I’m so curious about the process of writing this book, which is very poetic, somehow both fragmented and coherent. It seems sometimes like the writing itself is enacting what is popularly known as “mom-brain”—you move between many associations, thoughts, and emotions. How did the writing of this book occur? Could it be replicable? In other words, is this simply how you write, or was the creative process itself deeply impacted by pregnancy and new motherhood?

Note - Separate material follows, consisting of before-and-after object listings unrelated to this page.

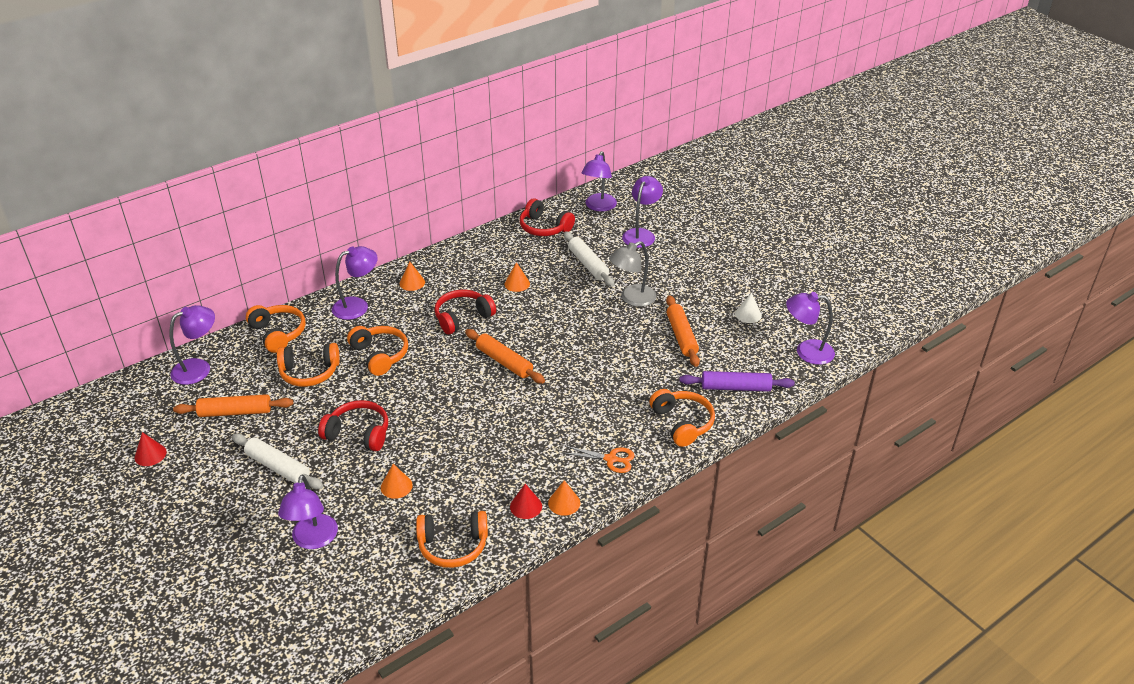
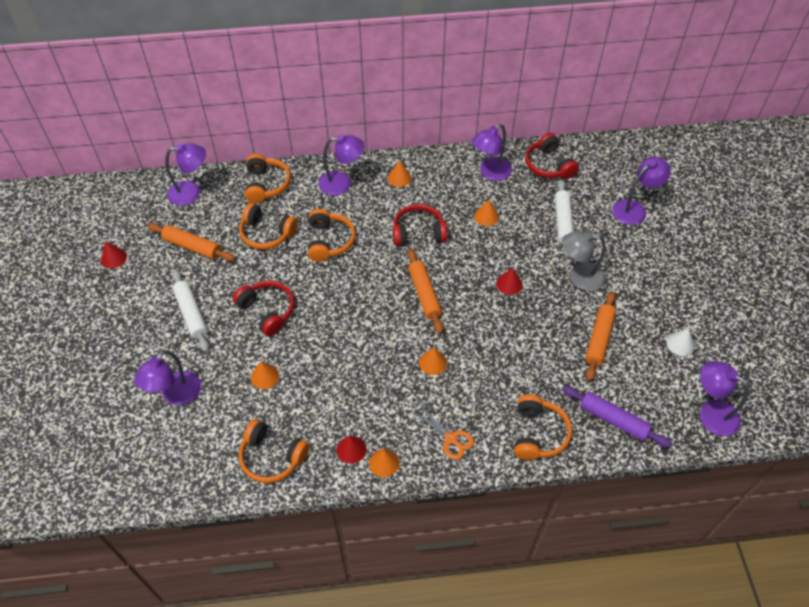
camera: 30 degrees right, 15 degrees up
purple lamp [582,151,617,212] -> purple lamp moved to [472,124,512,181]
none -> orange cone [419,348,447,375]
none -> red cone [496,268,523,295]

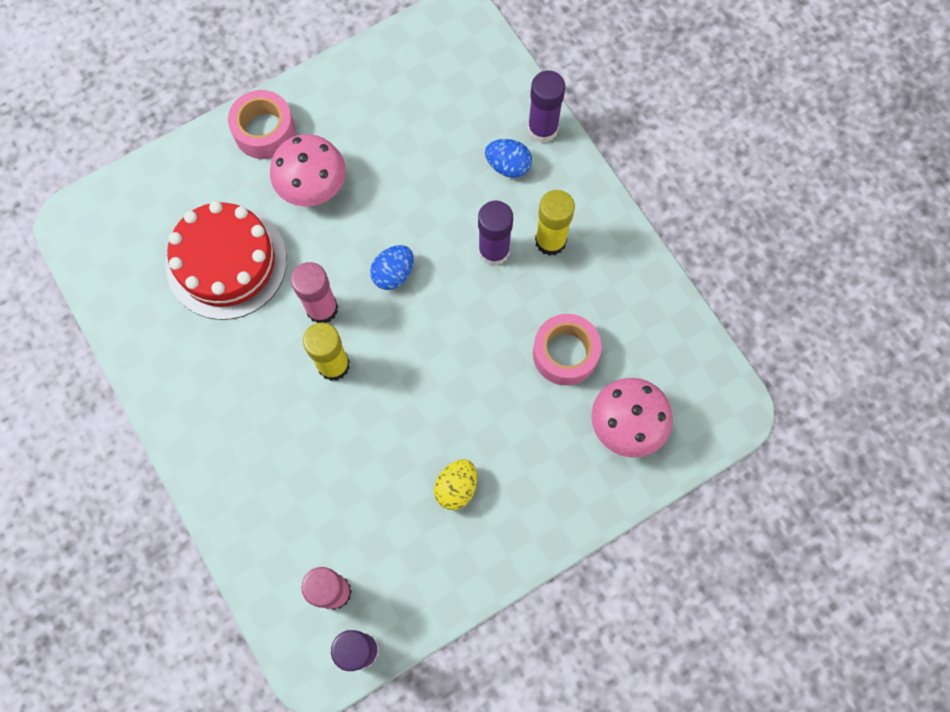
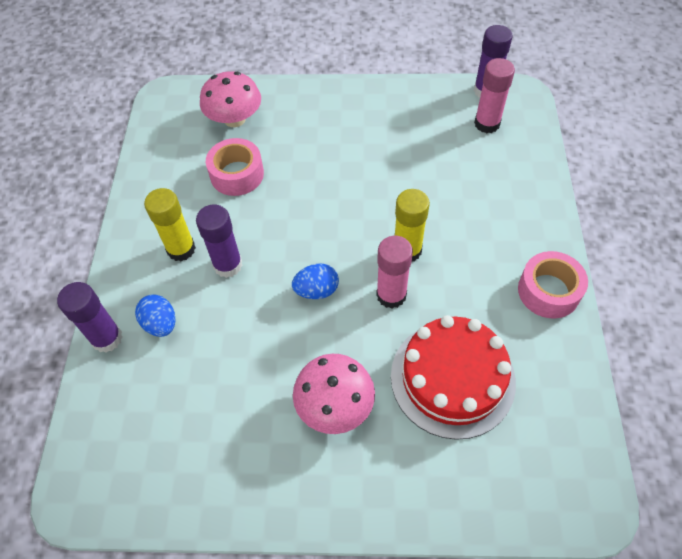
camera: 145 degrees left, 15 degrees down
pink tape [228,90,296,159] -> pink tape moved to [518,251,588,318]
yellow egg [434,459,477,510] -> none

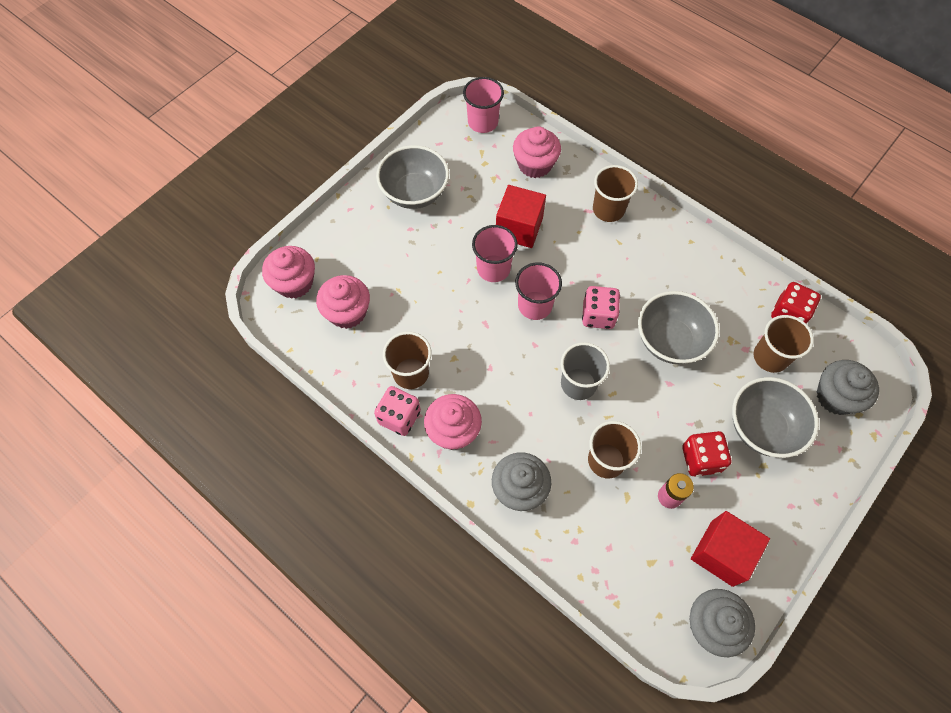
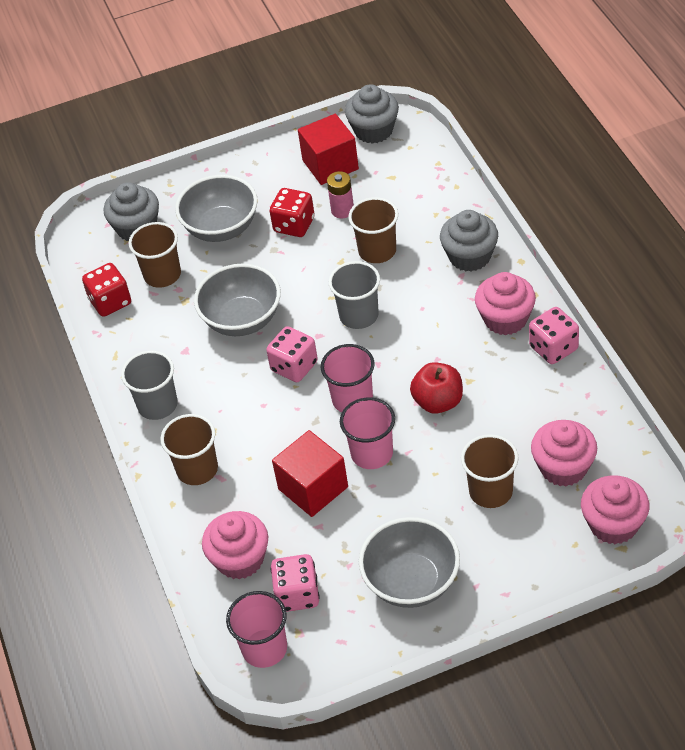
camera: 145 degrees left, 15 degrees down
brown cup [383,331,432,389] -> brown cup moved to [461,434,519,508]
none -> grey cup [121,351,178,420]
none -> pink dice [271,554,320,612]
none -> red apple [410,362,463,414]

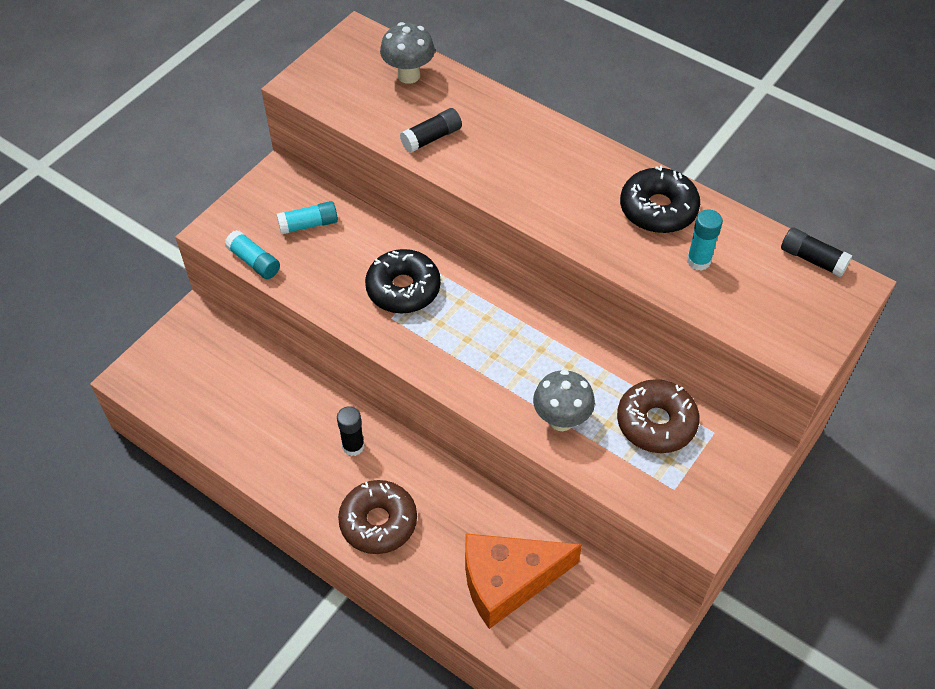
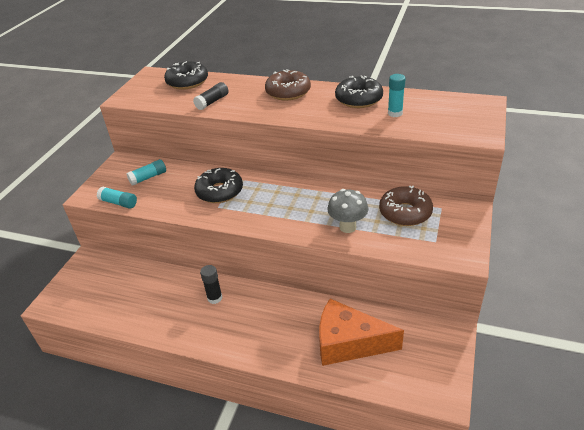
camera: 15 degrees left, 15 degrees down
brown donut [338,480,417,554] -> brown donut moved to [265,69,311,101]
grey mushroom [380,22,435,84] -> black donut [164,61,208,90]
orange cheese [465,534,582,629] -> orange cheese turned 45 degrees clockwise [319,299,404,366]
black glue stick [781,227,853,277] -> none

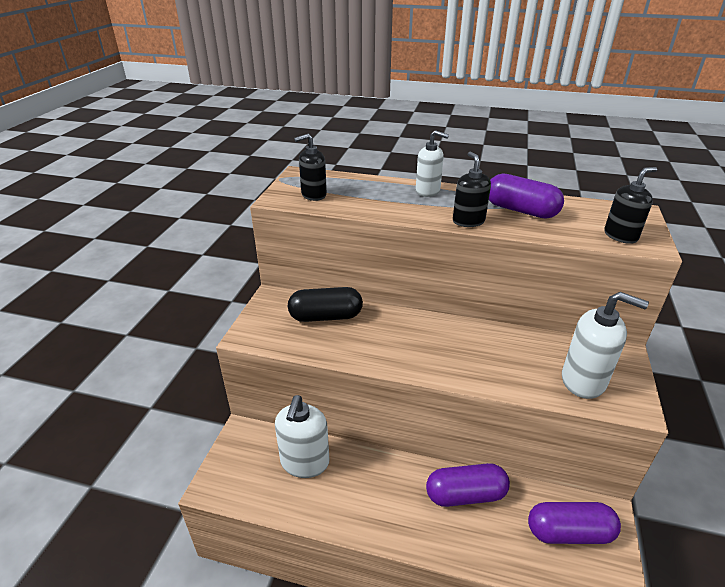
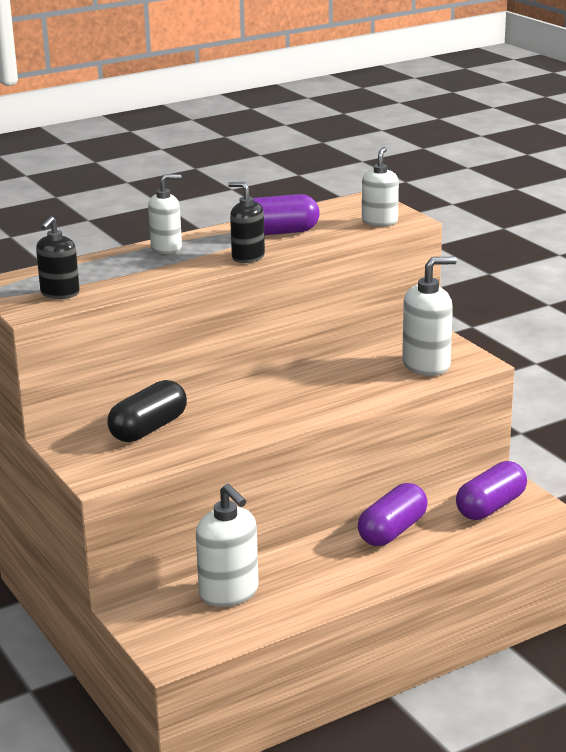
camera: 45 degrees left, 10 degrees down
black soap dispenser [604,167,657,244] -> white soap dispenser [362,147,399,227]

I wrote this book during my pregnancy and after my son was born, mostly during my maternity leave. While I was pregnant, I remember waking up very early and not being able to go to sleep because I wanted to write. After my son was born, I disregarded the advice that one should sleep when the baby sleeps and I wrote during some of that time instead. I’m not sure if it can be replicated, but I haven’t felt that energy in the same way since then! I think the experiences themselves were so powerful on a personal level, but also so connected with many social issues I had been triangulating on.

You say that “the experience of pregnancy essentializes.” Elsewhere in the book, you say of your home, “the birth was in the walls and in the ceiling, and the floorboard stained invisibly, all referring to my son.” Do you believe motherhood changes us in all ways, “staining invisibly” all that we do?  

Oh man, again, I would hesitate to ascribe aspects of my personal experience to all mothers. I think the experience of motherhood is so personal, and as I have learned since writing this book, motherhood is also always shifting and changing. For me, the moments of transitioning to motherhood were moments of clarity, of cutting through the things that I wasn’t able to cut through before. I was able to reframe and to understand some things differently, and this continues to happen. That’s all very abstract, of course. But then there is that experience of holding the baby right after birth, and if I just sit with that, of course my personal answer to your question is yes. I don’t know how that will change down the line, which is hard for me to imagine, as my sons and I continue to become more separate, as kids and mothers do.

Nina Renata Aron is a writer and editor based in Oakland, California. She is a features editor at Full Stop. Find her online at @black_metallic.